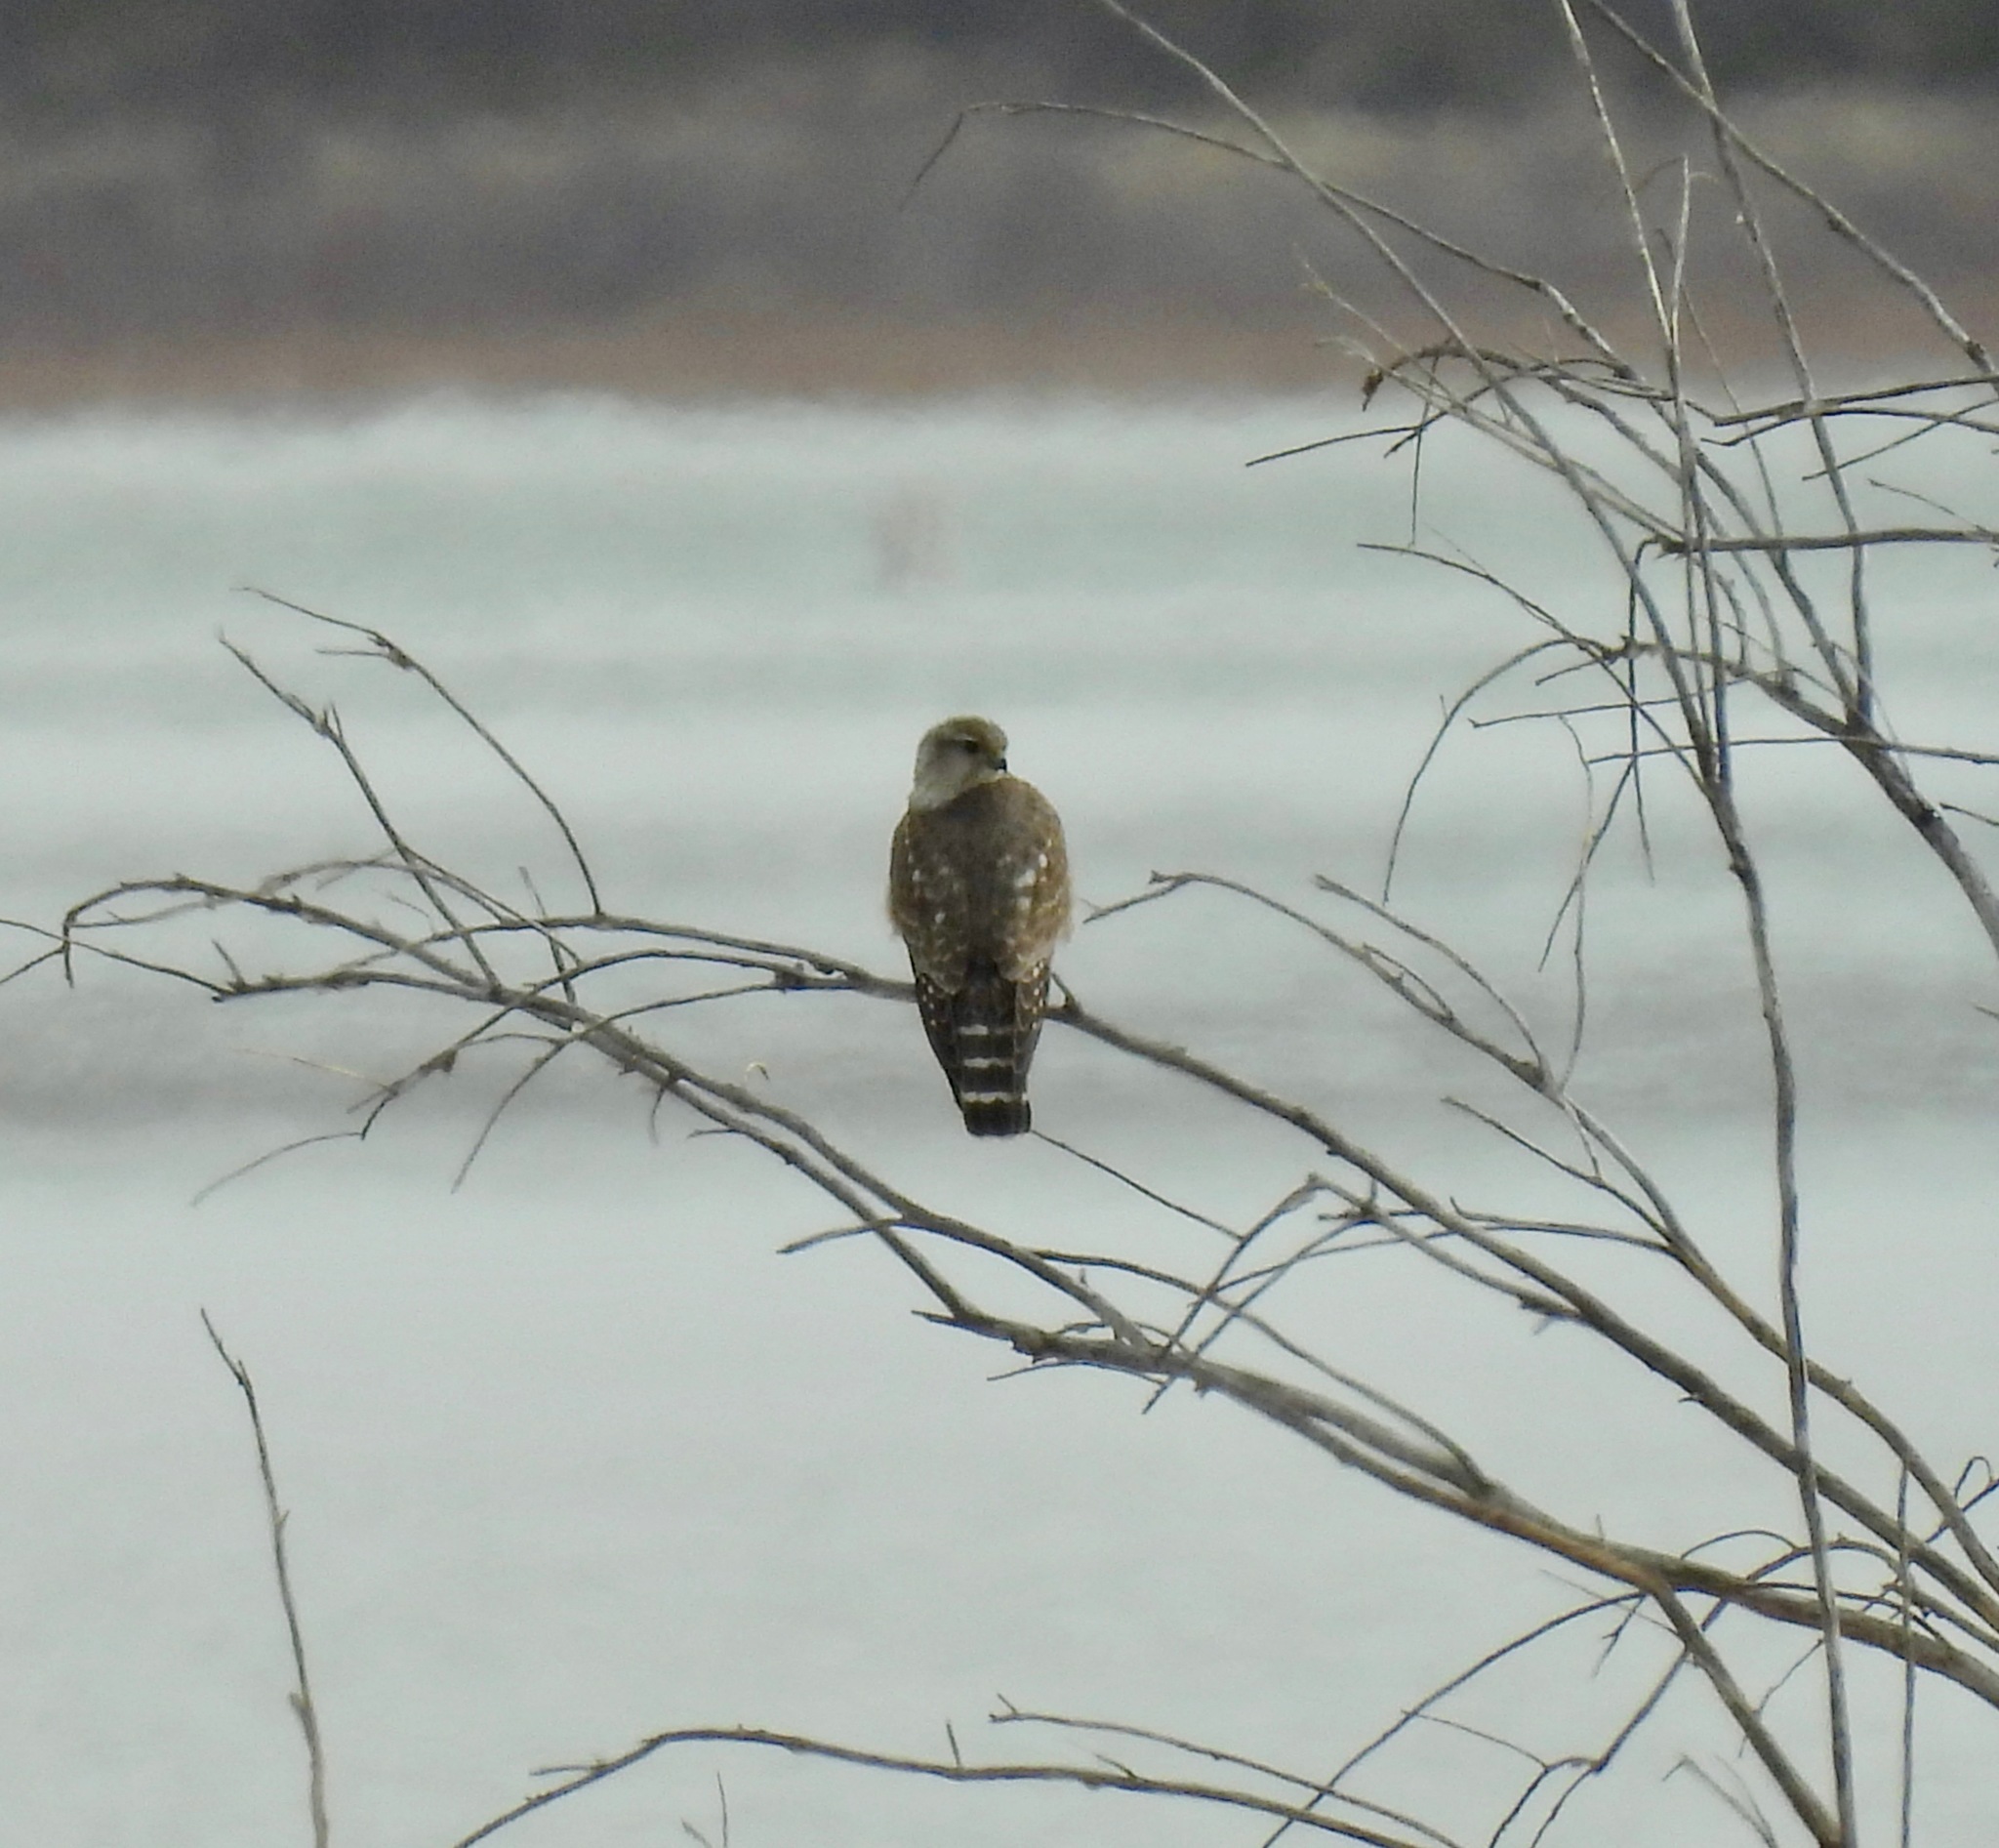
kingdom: Animalia
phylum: Chordata
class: Aves
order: Falconiformes
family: Falconidae
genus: Falco
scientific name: Falco columbarius
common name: Merlin
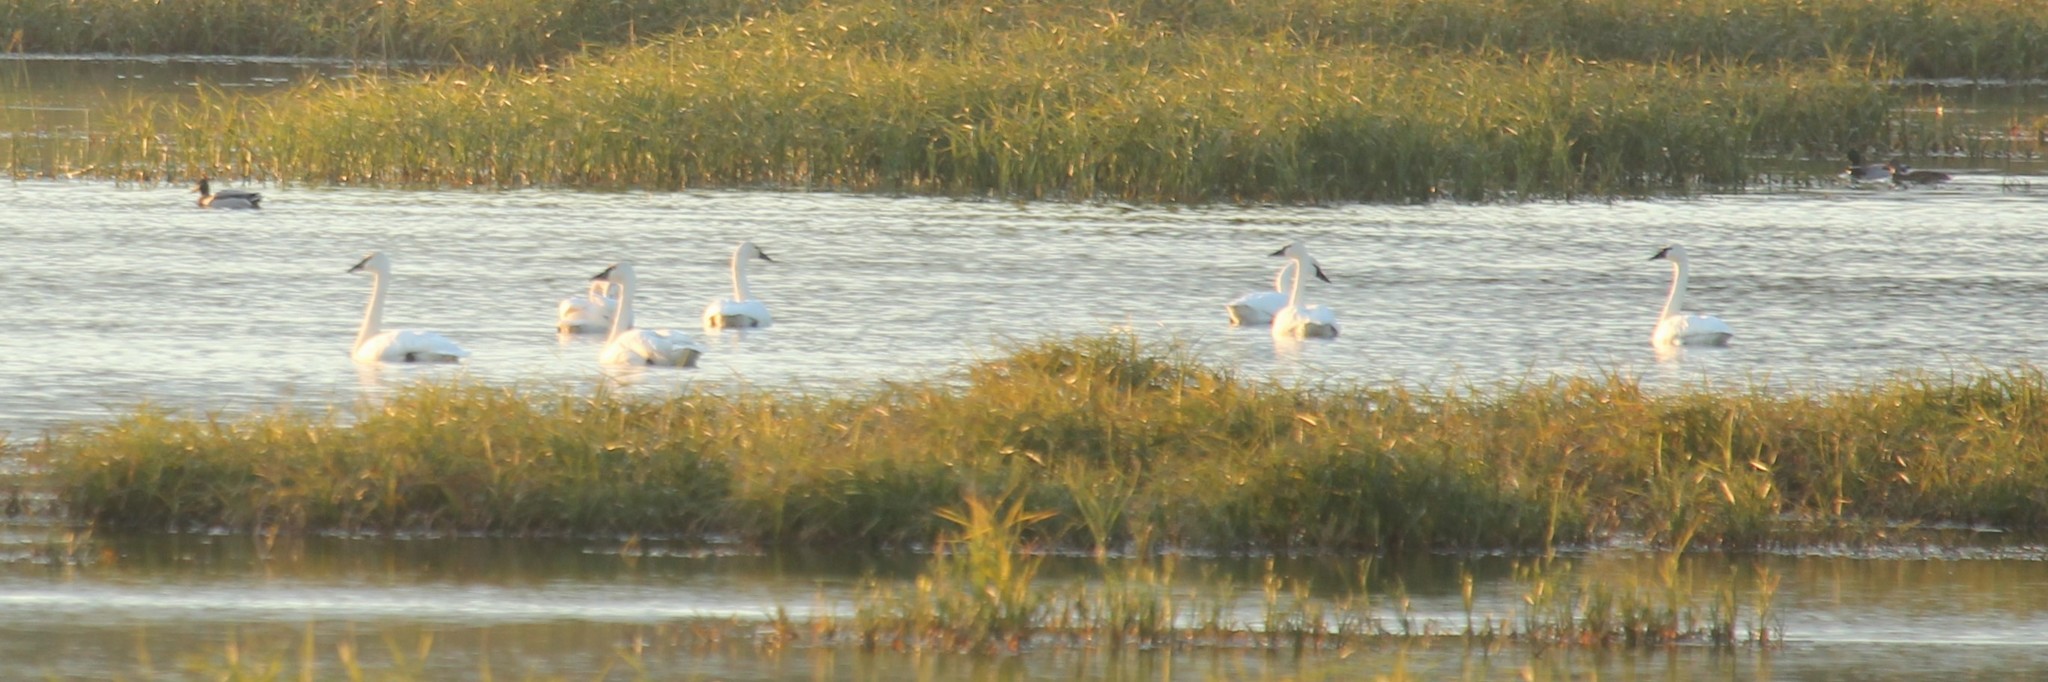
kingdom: Animalia
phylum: Chordata
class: Aves
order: Anseriformes
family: Anatidae
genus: Cygnus
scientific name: Cygnus buccinator
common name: Trumpeter swan
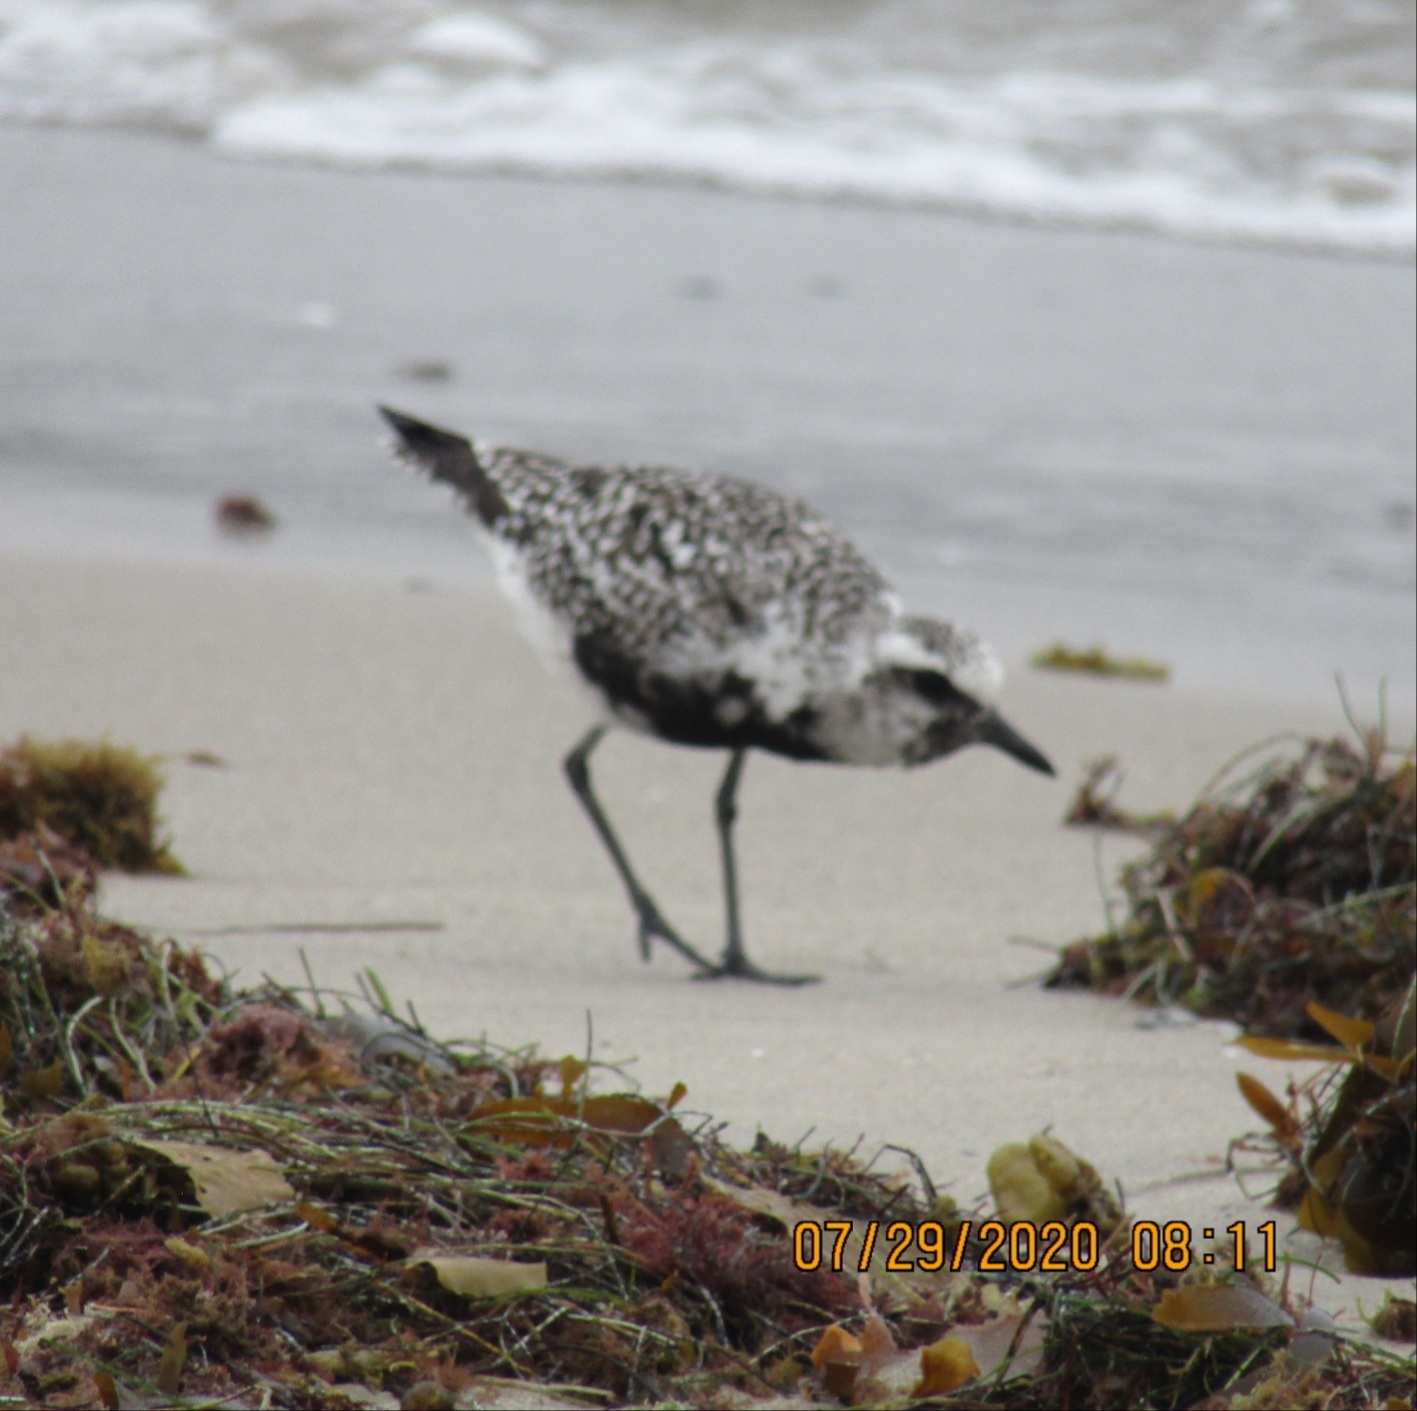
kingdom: Animalia
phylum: Chordata
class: Aves
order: Charadriiformes
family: Charadriidae
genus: Pluvialis
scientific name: Pluvialis squatarola
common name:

☆ ☆ ☆ ☆ ☆ ☆ ☆

» **REQUIRED WORK**: Recast all of the material above as a numbered list with one line per item. Leave out blank lines and the pictures.

» **CORRECT RESULT**:
1. kingdom: Animalia
2. phylum: Chordata
3. class: Aves
4. order: Falconiformes
5. family: Falconidae
6. genus: Falco
7. scientific name: Falco columbarius
8. common name: Merlin
9. kingdom: Animalia
10. phylum: Chordata
11. class: Aves
12. order: Anseriformes
13. family: Anatidae
14. genus: Cygnus
15. scientific name: Cygnus buccinator
16. common name: Trumpeter swan
17. kingdom: Animalia
18. phylum: Chordata
19. class: Aves
20. order: Charadriiformes
21. family: Charadriidae
22. genus: Pluvialis
23. scientific name: Pluvialis squatarola
24. common name:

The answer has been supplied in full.